言葉に関わる仕事をしているせいか、日本語の意味を考えるのが好きです。
同じ音だけれど違う漢字を宛がわれて、まったく別々な場所に置かれている言葉が、実は重なり合う意味を持っていることに気づくと視界が広がったような感じがします。たとえば「話す」と「離す」。人はつらいことや悲しいことがあると、何度も同じ話を繰り返し聞いてもらいたくなります。たぶん、「話す」ことで「離す」ことをしているんじゃないかな? と考えたりするのです。
「さようなら」という言葉については、須賀敦子著『遠い朝の本たち』の中で紹介されていた、アン・モロー・リンドバーグのエッセイの一節からその語源を知りました。アンは飛行家のチャールズ・リンドバーグの妻だった人。彼女は夫妻で東京を訪れたときに「さようなら」という言葉に出会ったようです。
「この国の人たちは、別れにのぞんで「そうならねばならぬのなら」とあきらめの言葉を口にする」。

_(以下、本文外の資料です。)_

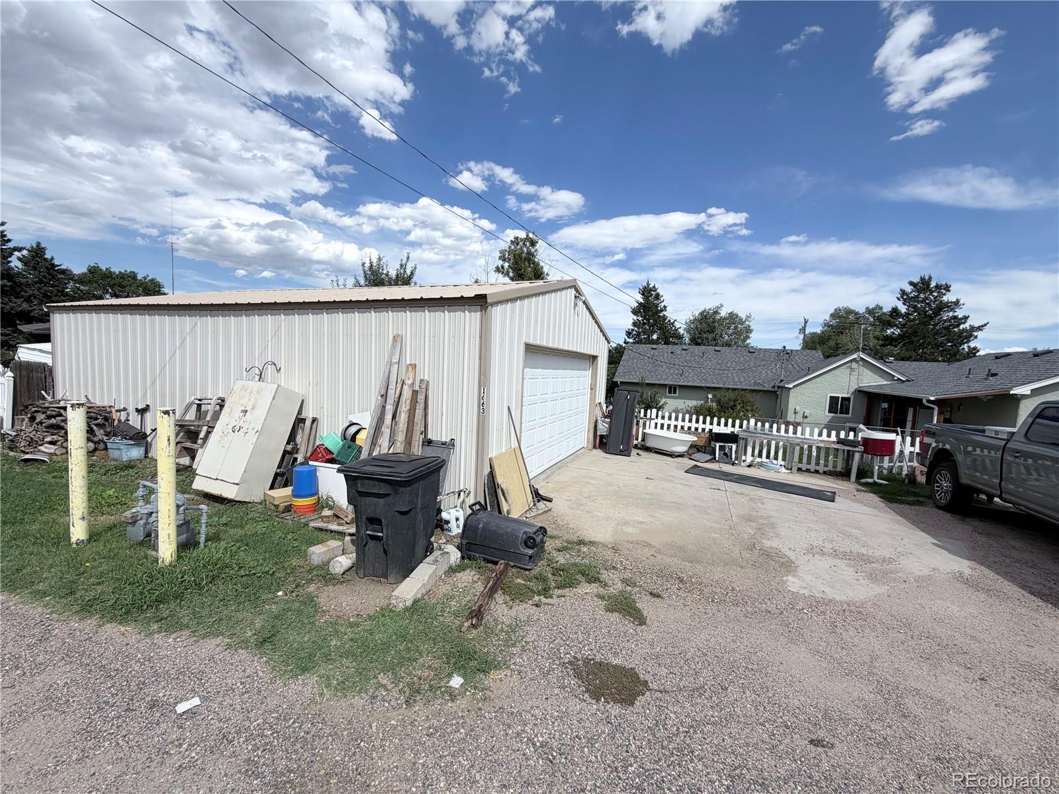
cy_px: 397
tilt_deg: -6.0
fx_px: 428
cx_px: 530
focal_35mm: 14
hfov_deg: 102.1
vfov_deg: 85.7
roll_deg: -3.2
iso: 20
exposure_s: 1/1167
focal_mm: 2.22
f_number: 2.2
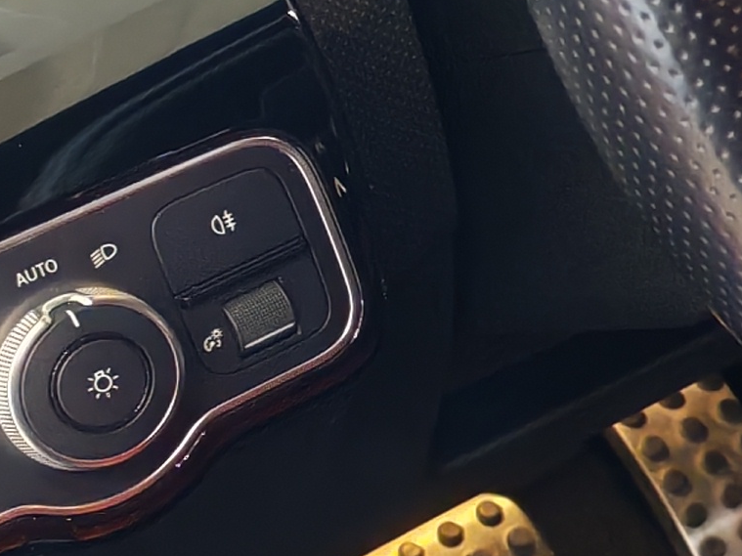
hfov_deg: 10.5
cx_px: 1757
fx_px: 3472
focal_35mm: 162
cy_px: 177
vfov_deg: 9.2
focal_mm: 6.12
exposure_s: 1/50
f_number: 1.9
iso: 809
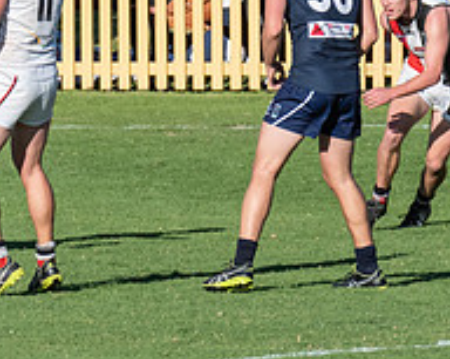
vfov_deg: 0.8
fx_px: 26077
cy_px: 140
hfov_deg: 1.0
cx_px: -145
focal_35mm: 1961
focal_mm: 460
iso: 800
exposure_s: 1/2000
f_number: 10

英語(goodbye)でも、フランス語(adeiu)でも「さようなら」は「神とともにあれ」「神のみもとで再会しよう」というように、別れは神さまが守っているのに、日本の人は「そうならねばならぬのなら」と別れていくのかと彼女は驚きを綴っています。
「そうならねばならぬのなら」と「あきらめる」。「諦める」は「明らめる」に通じています。これらの言葉は、日本語を母語としてきた人たちが、別れゆくこ とは「そうならねばならないのなら」と明らかにする、そういうものなのだと受け入れていたことを教えてくれているのだと思います。
でも、最近なんだか「さようなら」という言葉を使うことが減ってきたような気がします。「バイバイ」「またねー」「じゃあね」などと言うことが多くなるにつれて、「さようなら」は少し重たい言葉に感じられるのでしょうか。
「さようなら」。
口にするとやわらかで、とてもきれいな音がします。そして、日々のご縁をありのまま受け入れていくしなやかな覚悟を秘めた言葉だなあと思うのです。